Just as the bull market lived, so too did the expansion. Both are the longest in history.

As we celebrate the anniversary of the comedy of errors that transpired this time last year, it’s worth noting that volatility is unlikely to find its way back to the 2017 bubble lows, if we are, in fact, late cycle.

“Fundamental risks arguably still do matter at some level for the future outcome of volatility — though it’s been hard to see how they have directly driven volatility in this era where markets have been slaved to central banks”, BofA’s equities derivatives strategists muse, in a note looking ahead to the new year.

“However, with the US now in its longest economic expansion in history (since 1900), it’s hard to argue we aren’t late in the economic cycle”, they continue, adding that “from a volatility standpoint, going back to 1928, we find that volatility tends to rise in the last quartile of a bull market, when equities are still rising, by definition”.

(BofA)

You could easily point to the power of the printing presses and the lessons learned in 2018 by those who operate them, in the course of arguing that only a fool would be long vol. at a time when central banks are keen to prove that while their ammo may be low and their powers commensurately diminished, they are not to be trifled with.

And yet, as BofA writes, “there are reasons to believe that if we are either late cycle with risk of a recession rising or even witnessing the last stages of this bull market, volatility should be supported”.

We’ll leave you with some food for thought from Goldman:

For most of 2019, falling real yields globally have supported risk appetite and helped buffer volatility.
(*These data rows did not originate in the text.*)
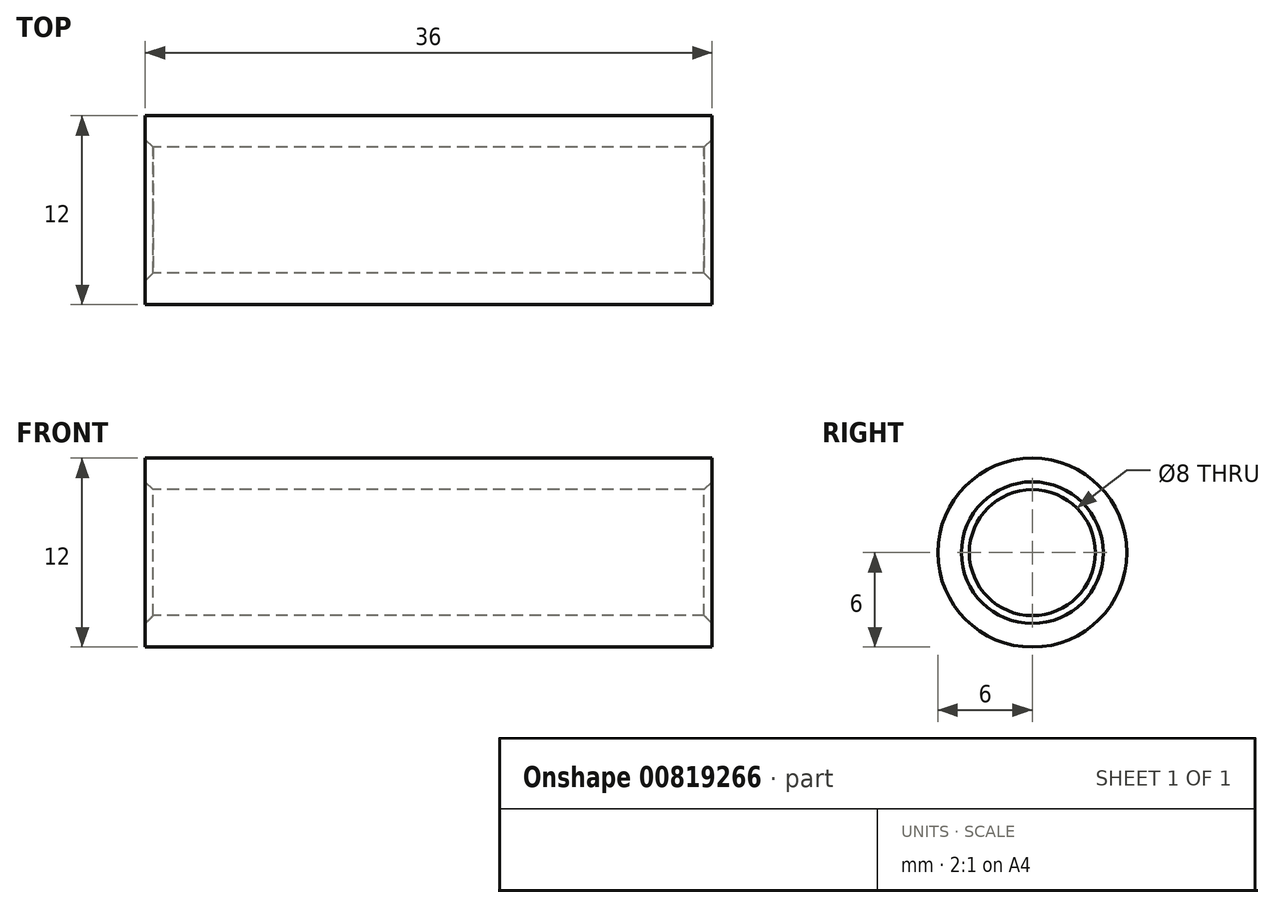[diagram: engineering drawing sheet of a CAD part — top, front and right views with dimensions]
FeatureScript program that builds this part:
annotation { "Feature Type Name" : "Feature", "Feature Type Description" : "" }
export const myFeature = defineFeature(function(context is Context, id is Id, definition is map)
    precondition{}
    {
        {
            var Q0;
            Q0=qCreatedBy(makeId("Front.planeOp"),FACE);
            var sketch = newSketch(context, id + "F0", { "sketchPlane" : qUnion([Q0])});
            skLineSegment(sketch, "E0.bottom", {"start": v(-18, 6) * mm, "end": v(18, 6) * mm});
            skLineSegment(sketch, "E0.top", {"start": v(-18, 4) * mm, "end": v(18, 4) * mm});
            skLineSegment(sketch, "E0.left", {"start": v(-18, 6) * mm, "end": v(-18, 4) * mm});
            skLineSegment(sketch, "E0.right", {"start": v(18, 6) * mm, "end": v(18, 4) * mm});
            skLineSegment(sketch, "E1", {"start": v(-16.73, 0) * mm, "end": v(15.24, 0) * mm, "construction": true});
            skSolve(sketch);
        }
        {
            var Q0;
            Q0=makeQuery(id+"F0.imprint","IMPRINT",FACE,{"disambiguationData":[TD([[makeQuery(id+"F0.imprint","IMPRINT",EDGE,{"derivedFrom":sQuery(id+"F0.wireOp",EDGE,"E0.bottom")}),-1.0]])]});
            var Q1;
            Q1=sQuery(id+"F0.wireOp",EDGE,"E1");
            var Q2;
            Q2=sQuery(id+"F0.wireOp",EDGE,"E0.bottom");
            var Q3;
            Q3=sQuery(id+"F0.wireOp",EDGE,"E0.top");
            var Q4;
            Q4=sQuery(id+"F0.wireOp",EDGE,"E1");
            revolve(context, id + "F1", {"surfaceOperationType" : NewSurfaceOperationType.NEW, "entities" : qUnion([Q0]), "surfaceEntities" : qUnion([Q1, Q2, Q3]), "axis" : qUnion([Q4]), "revolveType" : RevolveType.FULL});
        }
        {
            var Q0;
            Q0=makeQuery(id+"F1.opRevolve","SWEPT_EDGE",EDGE,{"disambiguationData":[OSD([sQuery(id+"F0.wireOp",EDGE,"E0.top"),sQuery(id+"F0.wireOp",EDGE,"E0.right")])]});
            var Q1;
            Q1=makeQuery(id+"F1.opRevolve","SWEPT_EDGE",EDGE,{"disambiguationData":[OSD([sQuery(id+"F0.wireOp",EDGE,"E0.top"),sQuery(id+"F0.wireOp",EDGE,"E0.left")])]});
            chamfer(context, id + "F2", {"entities" : qUnion([Q0, Q1]), "width" : 0.5 * mm, "tangentPropagation" : true});
        }
    });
But over the summer the correlation of the VIX with US 10-year TIPS yields turned sharply negative. The same was the case during the Tech Bubble Burst (2001/02), the GFC (2008), the Euro area crisis (2011) and the EM/Oil crisis (2015/16). Lower real yields from here could signal the Fed shifting away from its mid-cycle narrative, and increase concerns on ‘monetary impotence’, i.e., no growth pick-up despite easing financial conditions.